| I have a slightly weird and probably completely unworkable "idea" that has nothing to do with this particular GIL improvement but with the broader GIL issue. The problem with removing the GIL seems to be garbage collection. I wonder why it's not possible to introduce a new type of object reference that exempts referenced objects from being garbage collected. Then multiple Python interpreters could be started in separate threads, each with its own unmodified GIL, and the only thing they could access would be their own thread local data and those special shared objects. What this amounts to is basically an implementation of a multi process architecture on top of a multi threaded architecture. The crucial difference is that the memory shared among the interpreters could hold pointers and thus proper in memory data structures and not just a BLOB into which everything has to be serialized as in the case of conventional shared memory. Of course the shared objects would have to be manually deleted. One issue I see is that when such a special object is created, all the objects it creates recursively would also have to be allocated in that pool of special objects. But I think it should be possible to use some kind of global flag to special case the allocator. Well, there is probably a huge number of issues with this kind of trickery and it's definately not a long term solution. But I'd love to use Python much more than I do and the GIL issue is what prevents that for me at the moment. |
I'm not sure this is the real problem; after all, reference counts can be atomically incremented and decremented.
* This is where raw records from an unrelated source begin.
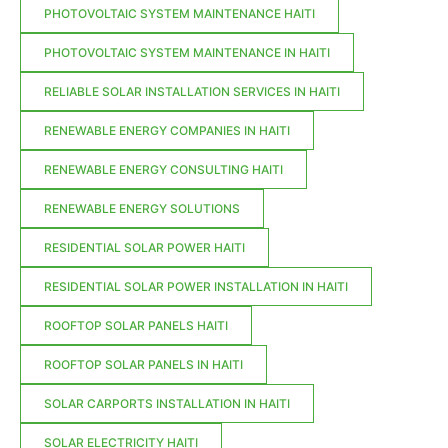
PHOTOVOLTAIC SYSTEM MAINTENANCE HAITI
PHOTOVOLTAIC SYSTEM MAINTENANCE IN HAITI
RELIABLE SOLAR INSTALLATION SERVICES IN HAITI
RENEWABLE ENERGY COMPANIES IN HAITI
RENEWABLE ENERGY CONSULTING HAITI
RENEWABLE ENERGY SOLUTIONS
RESIDENTIAL SOLAR POWER HAITI
RESIDENTIAL SOLAR POWER INSTALLATION IN HAITI
ROOFTOP SOLAR PANELS HAITI
ROOFTOP SOLAR PANELS IN HAITI
SOLAR CARPORTS INSTALLATION IN HAITI
SOLAR ELECTRICITY HAITI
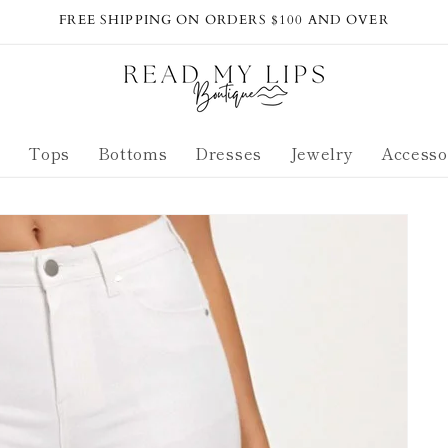
FREE SHIPPING ON ORDERS $100 AND OVER
s
Tops
Bottoms
Dresses
Jewelry
Accesso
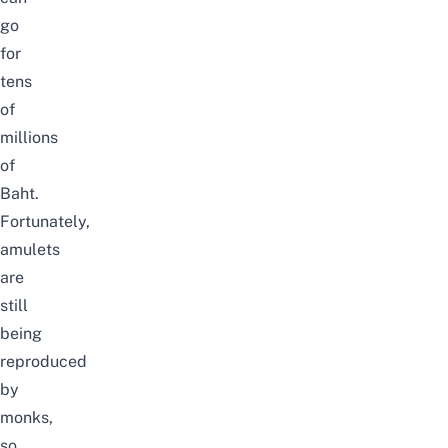
go
for
tens
of
millions
of
Baht.
Fortunately,
amulets
are
still
being
reproduced
by
monks,
so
The real problem is that primitive operations in Python (like "foo.bar") cannot safely be performed in C without locking, because you need the hash table to remain consistent while you are doing lookups and/or insertions. This forces you to either wrap all such operations in locks (which has been tried, and slows down the single-threaded case by something like 2x) or reimplement them with lock-free data structures. The latter could be an interesting experiment; you could probably implement a tree-based map using RCU.